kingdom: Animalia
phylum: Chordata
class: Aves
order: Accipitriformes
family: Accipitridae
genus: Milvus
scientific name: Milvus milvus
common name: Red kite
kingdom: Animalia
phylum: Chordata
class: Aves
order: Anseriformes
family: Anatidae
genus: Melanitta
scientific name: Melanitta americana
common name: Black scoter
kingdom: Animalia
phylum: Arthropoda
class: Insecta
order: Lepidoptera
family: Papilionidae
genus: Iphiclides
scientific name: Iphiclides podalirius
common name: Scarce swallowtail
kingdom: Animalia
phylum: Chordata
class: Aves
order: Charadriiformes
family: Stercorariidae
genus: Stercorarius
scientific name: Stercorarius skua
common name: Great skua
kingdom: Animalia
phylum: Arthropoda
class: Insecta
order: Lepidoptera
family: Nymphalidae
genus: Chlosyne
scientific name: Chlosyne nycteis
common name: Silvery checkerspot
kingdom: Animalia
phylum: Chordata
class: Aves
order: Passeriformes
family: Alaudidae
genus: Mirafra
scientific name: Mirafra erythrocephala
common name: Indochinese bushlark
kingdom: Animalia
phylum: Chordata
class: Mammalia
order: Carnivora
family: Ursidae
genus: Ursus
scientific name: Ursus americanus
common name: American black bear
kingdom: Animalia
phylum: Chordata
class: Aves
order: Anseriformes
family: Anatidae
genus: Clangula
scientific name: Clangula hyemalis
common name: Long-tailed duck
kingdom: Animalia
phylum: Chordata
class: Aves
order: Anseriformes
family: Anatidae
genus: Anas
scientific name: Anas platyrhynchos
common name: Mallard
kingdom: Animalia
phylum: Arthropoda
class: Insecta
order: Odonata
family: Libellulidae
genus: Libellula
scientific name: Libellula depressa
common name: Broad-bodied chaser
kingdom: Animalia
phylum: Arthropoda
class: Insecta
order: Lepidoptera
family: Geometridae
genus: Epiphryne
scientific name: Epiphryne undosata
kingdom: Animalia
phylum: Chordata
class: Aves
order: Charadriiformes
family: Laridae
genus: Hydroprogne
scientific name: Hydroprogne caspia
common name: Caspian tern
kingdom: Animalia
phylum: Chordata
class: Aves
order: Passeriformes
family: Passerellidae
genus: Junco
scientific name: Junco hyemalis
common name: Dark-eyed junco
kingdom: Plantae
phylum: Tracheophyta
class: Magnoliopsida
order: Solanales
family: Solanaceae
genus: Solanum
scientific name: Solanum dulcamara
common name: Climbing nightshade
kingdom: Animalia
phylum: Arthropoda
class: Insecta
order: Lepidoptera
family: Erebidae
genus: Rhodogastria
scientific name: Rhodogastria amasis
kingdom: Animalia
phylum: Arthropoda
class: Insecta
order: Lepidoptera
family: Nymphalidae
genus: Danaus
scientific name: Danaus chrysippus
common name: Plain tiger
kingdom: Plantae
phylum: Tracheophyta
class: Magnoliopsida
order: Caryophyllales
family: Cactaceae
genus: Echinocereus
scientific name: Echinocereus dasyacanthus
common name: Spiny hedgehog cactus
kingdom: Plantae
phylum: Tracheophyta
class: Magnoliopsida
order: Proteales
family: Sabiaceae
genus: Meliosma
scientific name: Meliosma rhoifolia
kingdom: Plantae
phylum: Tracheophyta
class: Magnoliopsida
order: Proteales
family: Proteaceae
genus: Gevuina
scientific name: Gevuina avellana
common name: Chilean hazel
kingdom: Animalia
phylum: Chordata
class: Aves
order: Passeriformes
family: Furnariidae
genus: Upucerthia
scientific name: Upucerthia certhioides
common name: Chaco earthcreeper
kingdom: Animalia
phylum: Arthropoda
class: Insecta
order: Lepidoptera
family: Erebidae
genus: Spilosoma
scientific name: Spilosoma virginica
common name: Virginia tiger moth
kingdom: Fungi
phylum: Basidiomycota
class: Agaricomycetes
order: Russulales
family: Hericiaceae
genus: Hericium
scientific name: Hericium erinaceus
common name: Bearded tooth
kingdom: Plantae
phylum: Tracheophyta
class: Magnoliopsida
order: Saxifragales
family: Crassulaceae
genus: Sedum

=======

## Exercise brief:
Can you give every line of the material above as a Markdown table with the columns Row and Text, numbering the rows and leaving out blank lines?

## Response for this exercise:
| Row | Text |
|---|---|
| 1 | kingdom: Animalia |
| 2 | phylum: Chordata |
| 3 | class: Aves |
| 4 | order: Accipitriformes |
| 5 | family: Accipitridae |
| 6 | genus: Milvus |
| 7 | scientific name: Milvus milvus |
| 8 | common name: Red kite |
| 9 | kingdom: Animalia |
| 10 | phylum: Chordata |
| 11 | class: Aves |
| 12 | order: Anseriformes |
| 13 | family: Anatidae |
| 14 | genus: Melanitta |
| 15 | scientific name: Melanitta americana |
| 16 | common name: Black scoter |
| 17 | kingdom: Animalia |
| 18 | phylum: Arthropoda |
| 19 | class: Insecta |
| 20 | order: Lepidoptera |
| 21 | family: Papilionidae |
| 22 | genus: Iphiclides |
| 23 | scientific name: Iphiclides podalirius |
| 24 | common name: Scarce swallowtail |
| 25 | kingdom: Animalia |
| 26 | phylum: Chordata |
| 27 | class: Aves |
| 28 | order: Charadriiformes |
| 29 | family: Stercorariidae |
| 30 | genus: Stercorarius |
| 31 | scientific name: Stercorarius skua |
| 32 | common name: Great skua |
| 33 | kingdom: Animalia |
| 34 | phylum: Arthropoda |
| 35 | class: Insecta |
| 36 | order: Lepidoptera |
| 37 | family: Nymphalidae |
| 38 | genus: Chlosyne |
| 39 | scientific name: Chlosyne nycteis |
| 40 | common name: Silvery checkerspot |
| 41 | kingdom: Animalia |
| 42 | phylum: Chordata |
| 43 | class: Aves |
| 44 | order: Passeriformes |
| 45 | family: Alaudidae |
| 46 | genus: Mirafra |
| 47 | scientific name: Mirafra erythrocephala |
| 48 | common name: Indochinese bushlark |
| 49 | kingdom: Animalia |
| 50 | phylum: Chordata |
| 51 | class: Mammalia |
| 52 | order: Carnivora |
| 53 | family: Ursidae |
| 54 | genus: Ursus |
| 55 | scientific name: Ursus americanus |
| 56 | common name: American black bear |
| 57 | kingdom: Animalia |
| 58 | phylum: Chordata |
| 59 | class: Aves |
| 60 | order: Anseriformes |
| 61 | family: Anatidae |
| 62 | genus: Clangula |
| 63 | scientific name: Clangula hyemalis |
| 64 | common name: Long-tailed duck |
| 65 | kingdom: Animalia |
| 66 | phylum: Chordata |
| 67 | class: Aves |
| 68 | order: Anseriformes |
| 69 | family: Anatidae |
| 70 | genus: Anas |
| 71 | scientific name: Anas platyrhynchos |
| 72 | common name: Mallard |
| 73 | kingdom: Animalia |
| 74 | phylum: Arthropoda |
| 75 | class: Insecta |
| 76 | order: Odonata |
| 77 | family: Libellulidae |
| 78 | genus: Libellula |
| 79 | scientific name: Libellula depressa |
| 80 | common name: Broad-bodied chaser |
| 81 | kingdom: Animalia |
| 82 | phylum: Arthropoda |
| 83 | class: Insecta |
| 84 | order: Lepidoptera |
| 85 | family: Geometridae |
| 86 | genus: Epiphryne |
| 87 | scientific name: Epiphryne undosata |
| 88 | kingdom: Animalia |
| 89 | phylum: Chordata |
| 90 | class: Aves |
| 91 | order: Charadriiformes |
| 92 | family: Laridae |
| 93 | genus: Hydroprogne |
| 94 | scientific name: Hydroprogne caspia |
| 95 | common name: Caspian tern |
| 96 | kingdom: Animalia |
| 97 | phylum: Chordata |
| 98 | class: Aves |
| 99 | order: Passeriformes |
| 100 | family: Passerellidae |
| 101 | genus: Junco |
| 102 | scientific name: Junco hyemalis |
| 103 | common name: Dark-eyed junco |
| 104 | kingdom: Plantae |
| 105 | phylum: Tracheophyta |
| 106 | class: Magnoliopsida |
| 107 | order: Solanales |
| 108 | family: Solanaceae |
| 109 | genus: Solanum |
| 110 | scientific name: Solanum dulcamara |
| 111 | common name: Climbing nightshade |
| 112 | kingdom: Animalia |
| 113 | phylum: Arthropoda |
| 114 | class: Insecta |
| 115 | order: Lepidoptera |
| 116 | family: Erebidae |
| 117 | genus: Rhodogastria |
| 118 | scientific name: Rhodogastria amasis |
| 119 | kingdom: Animalia |
| 120 | phylum: Arthropoda |
| 121 | class: Insecta |
| 122 | order: Lepidoptera |
| 123 | family: Nymphalidae |
| 124 | genus: Danaus |
| 125 | scientific name: Danaus chrysippus |
| 126 | common name: Plain tiger |
| 127 | kingdom: Plantae |
| 128 | phylum: Tracheophyta |
| 129 | class: Magnoliopsida |
| 130 | order: Caryophyllales |
| 131 | family: Cactaceae |
| 132 | genus: Echinocereus |
| 133 | scientific name: Echinocereus dasyacanthus |
| 134 | common name: Spiny hedgehog cactus |
| 135 | kingdom: Plantae |
| 136 | phylum: Tracheophyta |
| 137 | class: Magnoliopsida |
| 138 | order: Proteales |
| 139 | family: Sabiaceae |
| 140 | genus: Meliosma |
| 141 | scientific name: Meliosma rhoifolia |
| 142 | kingdom: Plantae |
| 143 | phylum: Tracheophyta |
| 144 | class: Magnoliopsida |
| 145 | order: Proteales |
| 146 | family: Proteaceae |
| 147 | genus: Gevuina |
| 148 | scientific name: Gevuina avellana |
| 149 | common name: Chilean hazel |
| 150 | kingdom: Animalia |
| 151 | phylum: Chordata |
| 152 | class: Aves |
| 153 | order: Passeriformes |
| 154 | family: Furnariidae |
| 155 | genus: Upucerthia |
| 156 | scientific name: Upucerthia certhioides |
| 157 | common name: Chaco earthcreeper |
| 158 | kingdom: Animalia |
| 159 | phylum: Arthropoda |
| 160 | class: Insecta |
| 161 | order: Lepidoptera |
| 162 | family: Erebidae |
| 163 | genus: Spilosoma |
| 164 | scientific name: Spilosoma virginica |
| 165 | common name: Virginia tiger moth |
| 166 | kingdom: Fungi |
| 167 | phylum: Basidiomycota |
| 168 | class: Agaricomycetes |
| 169 | order: Russulales |
| 170 | family: Hericiaceae |
| 171 | genus: Hericium |
| 172 | scientific name: Hericium erinaceus |
| 173 | common name: Bearded tooth |
| 174 | kingdom: Plantae |
| 175 | phylum: Tracheophyta |
| 176 | class: Magnoliopsida |
| 177 | order: Saxifragales |
| 178 | family: Crassulaceae |
| 179 | genus: Sedum |